Sandrine Piau (Sandrina), Susanne Bernhard (Arminda), Lydia Teuscher (Serpetta), Olivia Vermeulen (Ramiro), Julian Prégardien (Belfiore), Wolfgang Ablinger-Sperrhacke (le Podestat), Michael Kupfer-Radecky (Nardo). Orchestre de la radio de Munich, direction : Andrew Parrott (live, Prinzregententheater de Munich, 21-22 janvier 2017).

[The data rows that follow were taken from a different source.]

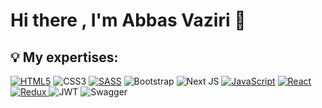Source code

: # Hi there , I'm Abbas Vaziri 👋


<h2 align="left">💡 My expertises:</h2>

[![HTML5](https://img.shields.io/badge/html5-%23E34F26.svg?style=for-the-badge&logo=html5&logoColor=white)](https://img.shields.io/badge/HTML-239120?style=for-the-badge&logo=html5&logoColor=white
) ![CSS3](https://img.shields.io/badge/css3-%231572B6.svg?style=for-the-badge&logo=css3&logoColor=white)
[ ![SASS](https://img.shields.io/badge/SASS-hotpink.svg?style=for-the-badge&logo=SASS&logoColor=white)](https://img.shields.io/badge/Sass-CC6699?style=for-the-badge&logo=sass&logoColor=white
) ![Bootstrap](https://img.shields.io/badge/bootstrap-%238511FA.svg?style=for-the-badge&logo=bootstrap&logoColor=white) ![Next JS](https://img.shields.io/badge/Next-black?style=for-the-badge&logo=next.js&logoColor=white)
[ ![JavaScript](https://img.shields.io/badge/javascript-%23323330.svg?style=for-the-badge&logo=javascript&logoColor=%23F7DF1E)](https://img.shields.io/badge/JavaScript-F7DF1E?style=for-the-badge&logo=javascript&logoColor=black
) [ ![React](https://img.shields.io/badge/react-%2320232a.svg?style=for-the-badge&logo=react&logoColor=%2361DAFB)](https://img.shields.io/badge/React-20232A?style=for-the-badge&logo=react&logoColor=61DAFB
)
 [ ![Redux](https://img.shields.io/badge/redux-%23593d88.svg?style=for-the-badge&logo=redux&logoColor=white) 
](https://img.shields.io/badge/Redux-593D88?style=for-the-badge&logo=redux&logoColor=white
)  ![JWT](https://img.shields.io/badge/JWT-black?style=for-the-badge&logo=JSON%20web%20tokens) ![Swagger](https://img.shields.io/badge/-Swagger-%23Clojure?style=for-the-badge&logo=swagger&logoColor=white) 







<!--
**AbbasVaziri/AbbasVaziri** is a ✨ _special_ ✨ repository because its `README.md` (this file) appears on your GitHub profile.

Here are some ideas to get you started:

- 🔭 I’m currently working on ...
- 🌱 I’m currently learning ...
- 👯 I’m looking to collaborate on ...
- 🤔 I’m looking for help with ...
- 💬 Ask me about ...
- 📫 How to reach me: ...
- 😄 Pronouns: ...
- ⚡ Fun fact: ...
-->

CPO 555 386-2 (3 CD). Notes et livret en anglais et en allemand. Distr. DistrArt Musique.
 
Après avoir suscité un enthousiasme relatif lors de sa création à Munich en 1775, La finta giardiniera connut une seconde vie grâce au directeur de troupe Johann Heinrich Boehm, qui fit traduire le livret par l'acteur Franz Xaver Stierle et présenta l'ouvrage sous forme de Singspiel cinq ans plus tard, à Augsbourg. Présentant donc une alternance entre morceaux chantés et dialogues parlés, Die verstellte Gärtnerin s'imposa sur de nombreuses scènes allemandes, en plus de constituer pour Mozart une étape non négligeable dans le cheminement artistique qui allait le mener à L'Enlèvement au sérail puis enfin à La Flûte enchantée. C'est cette mouture que propose Andrew Parrott dans un enregistrement de grande classe réalisé au Prinzregententheater de Munich. S'il ne peut évidemment rendre transcendante une partition tributaire d'une intrigue pour le moins embrouillée s'étirant sur plus de trois heures, le chef britannique propose une lecture d'une belle élégance qui sait toujours conserver le sens de l'équilibre. À la tête de l'Orchestre de la radio munichoise, il évite ainsi de verser dans certains excès dans les choix de tempi ou effets de contrastes, comme on peut par moments le regretter dans la version, au demeurant remarquable, de Harnoncourt avec le Concentus Musicus (1991, Teldec). La partition en perd sans doute une partie de sa puissance dramatique, mais gagne par contre en subtilité en ce qui a trait aux atmosphères et à la clarté du discours musical.
 
La vedette incontestée de cette intégrale est Sandrine Piau, qui offre un splendide portrait de la marquise Violante, alias Sandrina. On ne sait quoi admirer le plus, de la justesse de l'expression, du timbre toujours merveilleusement frais ou de l'agilité vocale. Sa grande scène du deuxième acte, où elle enchaîne son air déchirant « Ach, haltet, Barbaren » (« Crudeli, oh Dio ! ») et la cavatine « Ach, vor Tränen » (« Ah ! Dal pianto, dal singhiozzo ») la trouvent au sommet, de même que le magnifique duo final avec Belfiore. À défaut de posséder une facilité dans le suraigu comparable à celle d'Edita Gruberova chez Harnoncourt, elle bénéficie à notre avis d'une gamme de couleurs nettement plus variée. Déjà entendu dans le rôle du jeune comte Belfiore au Festival d'Aix-en-Provence de 2012, Julian Prégardien s'avère dans l'ensemble convaincant, sans pour autant pouvoir rivaliser avec Fritz Wunderlich dans l'enregistrement dirigé par Josef Dünnwald (1956, Line Music). Outre un timbre quelque peu nasal, il ne rend pas justice par ailleurs à son air d'entrée en respirant de façon incongrue en plein milieu d'une longue montée en vocalises. En revanche, on n'aura que de bons mots pour la mezzo Olivia Vermeulen, ardent Don Ramiro à la voix chaude ravissante, et pour la soprano Susanne Bernhard, émouvante Arminda aux accents passionnés. Les valets Serpetta et Nardo sont parfaitement servis par la pétillante Lydia Teuscher et l'amusant Michael Kupfer-Radecky. Malheureusement, le ténor Wolfgang Ablinger-Sperrhacke déséquilibre la distribution avec son Podestat caricatural à outrance. Voilà le seul véritable bémol de cette version qui occupe d'ores et déjà une place très estimable au sein de la discographie.